Reproduce the records from the line containing "order: Poales" through the end of the records, substituting "vernacular name" for "common name" and leaving everything else unchanged.

[Dataset items]
* BEGIN *
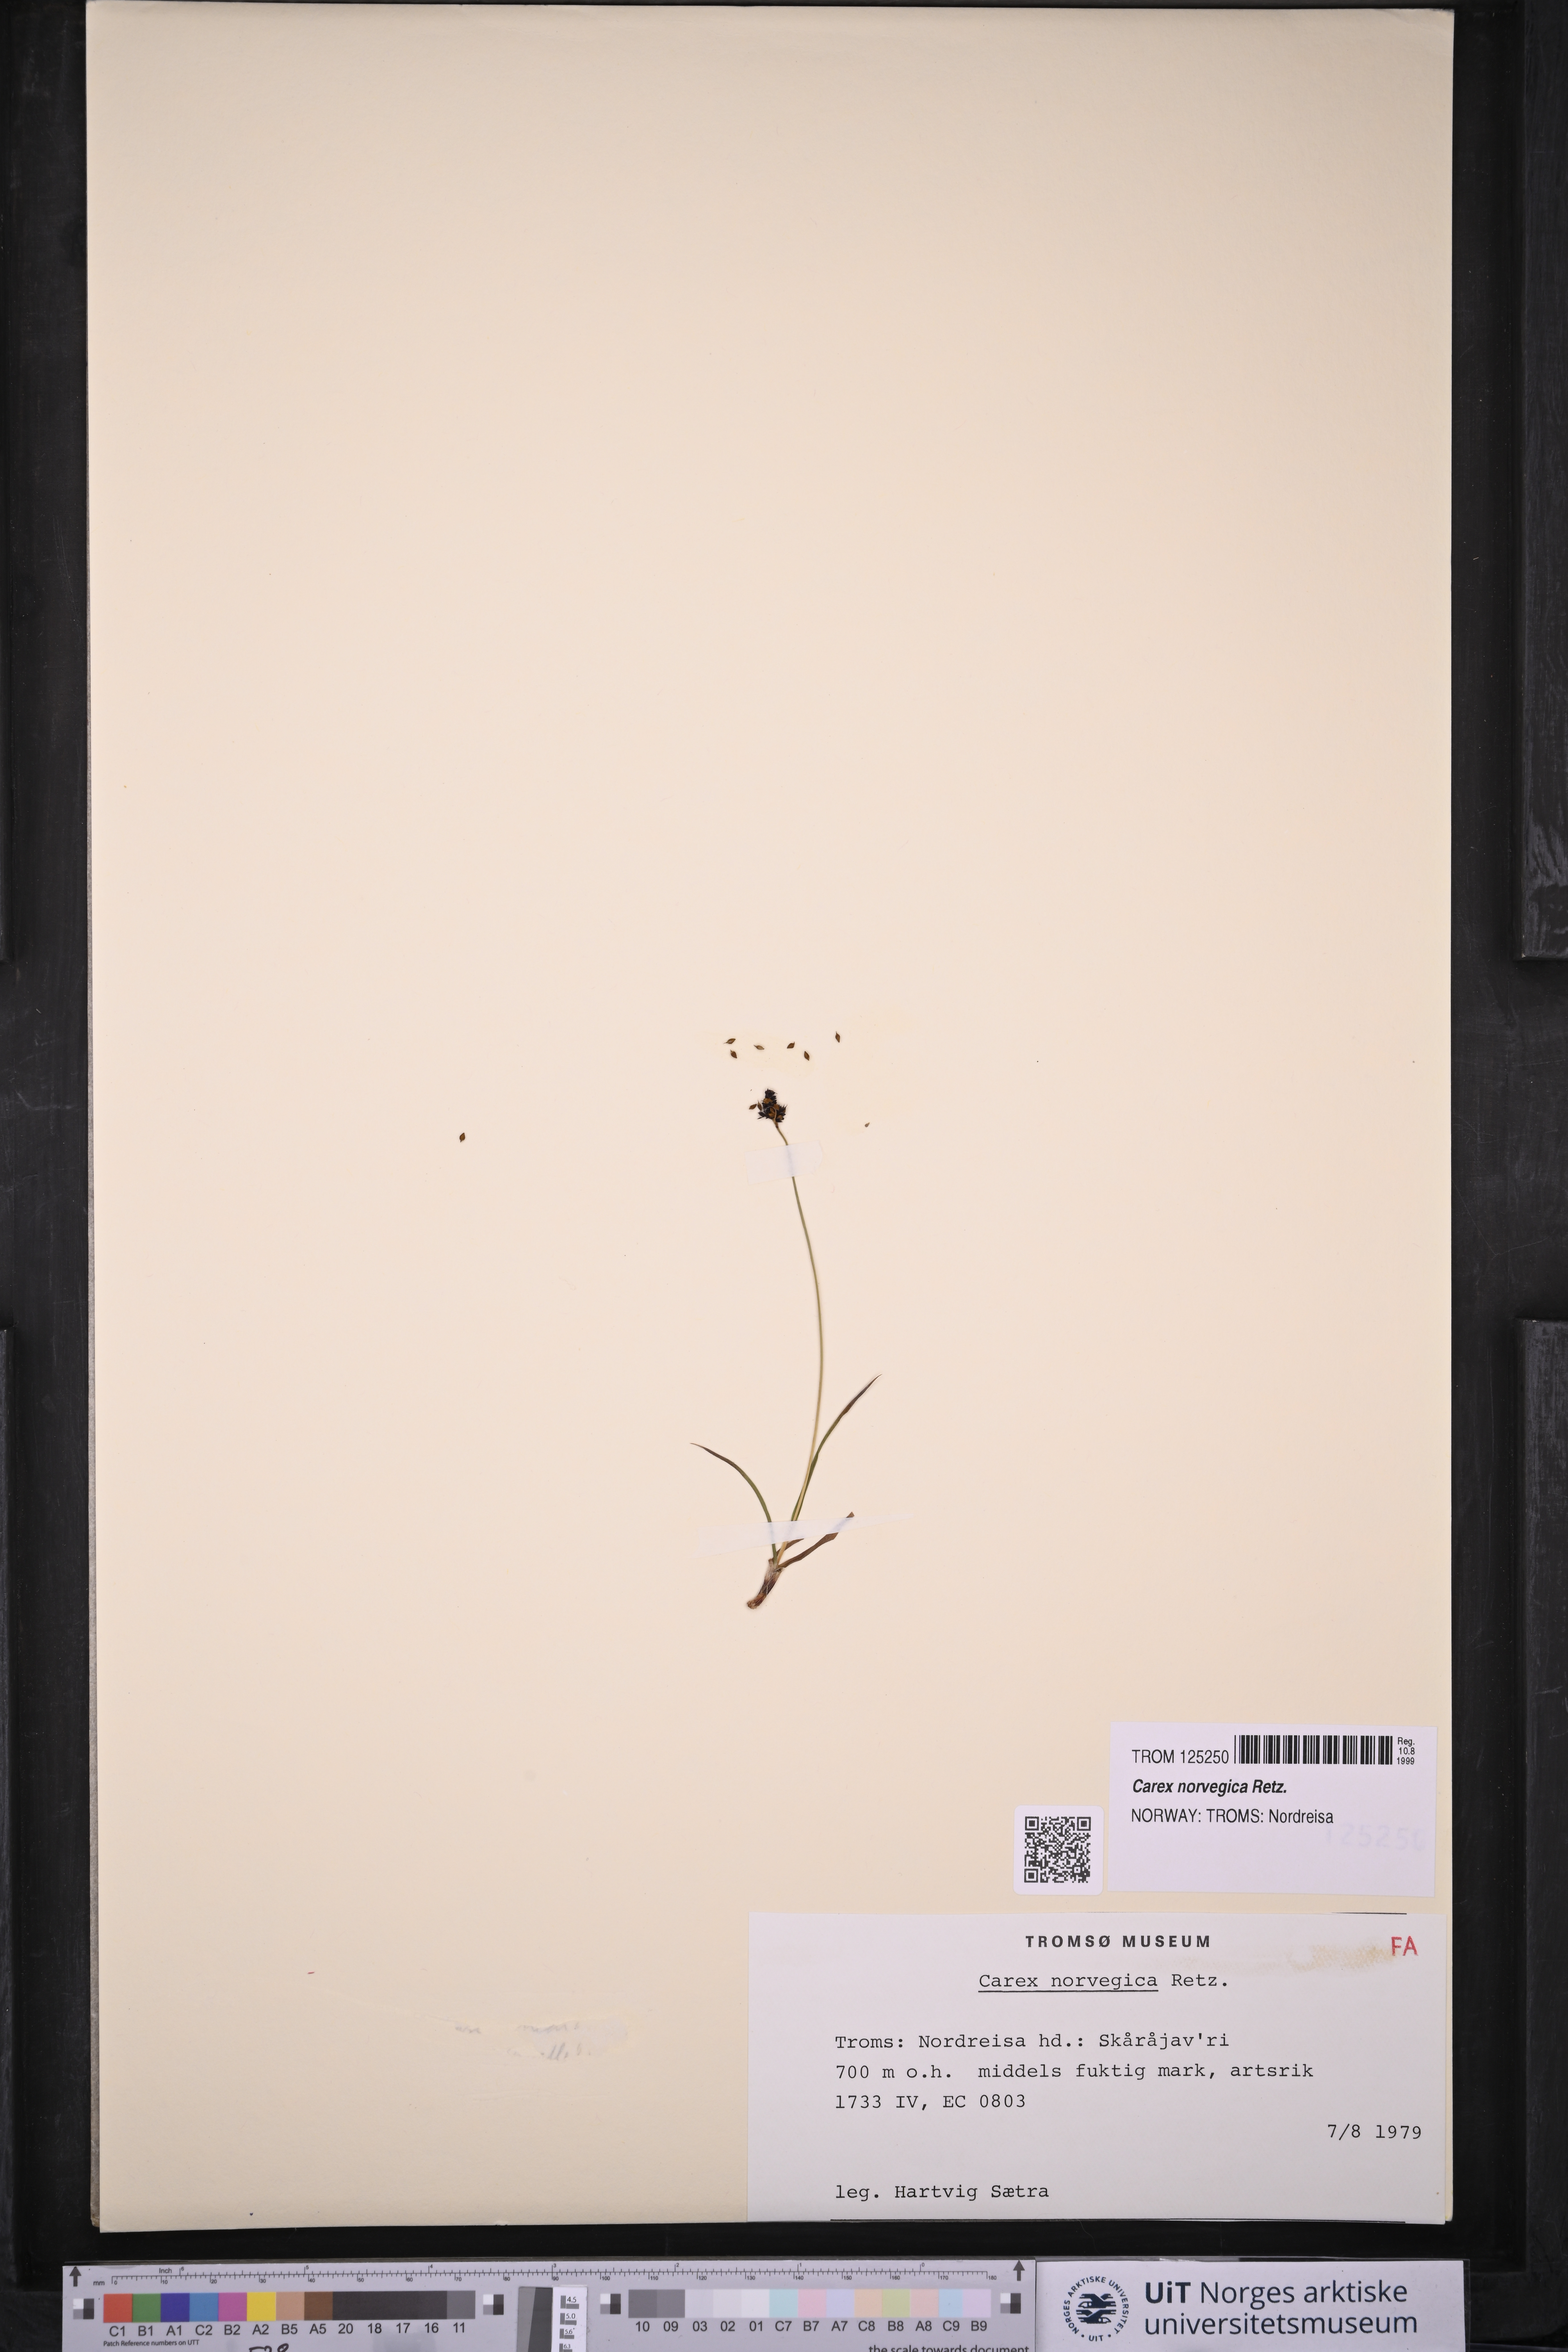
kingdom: Plantae
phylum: Tracheophyta
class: Liliopsida
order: Poales
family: Cyperaceae
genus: Carex
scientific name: Carex norvegica
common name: Close-headed alpine-sedge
* END *
Complete response:
order: Poales
family: Cyperaceae
genus: Carex
scientific name: Carex norvegica
vernacular name: Close-headed alpine-sedge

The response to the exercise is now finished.